## PROBLEM STATEMENT
Gather, from the listing beneath this task, every line holding the string "left".
╭─ RECORD EXCERPTS
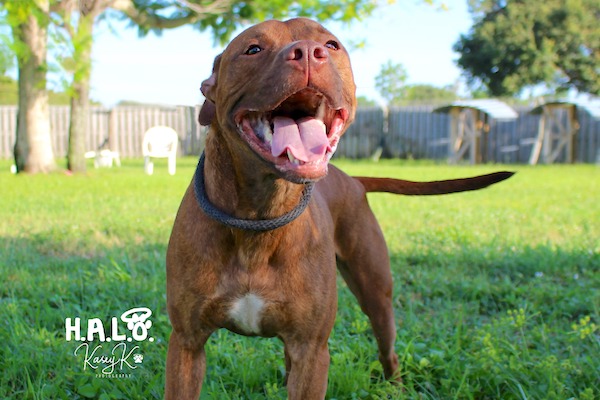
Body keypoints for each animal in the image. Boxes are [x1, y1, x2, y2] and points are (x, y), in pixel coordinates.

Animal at [166, 17, 512, 398]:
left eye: (331, 45)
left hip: (376, 294)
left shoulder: (313, 349)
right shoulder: (187, 344)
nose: (307, 52)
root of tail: (354, 179)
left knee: (387, 349)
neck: (259, 217)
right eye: (253, 49)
╰─
## THE ANSWER
left eye: (331, 45)
left hip: (376, 294)
left shoulder: (313, 349)
left knee: (387, 349)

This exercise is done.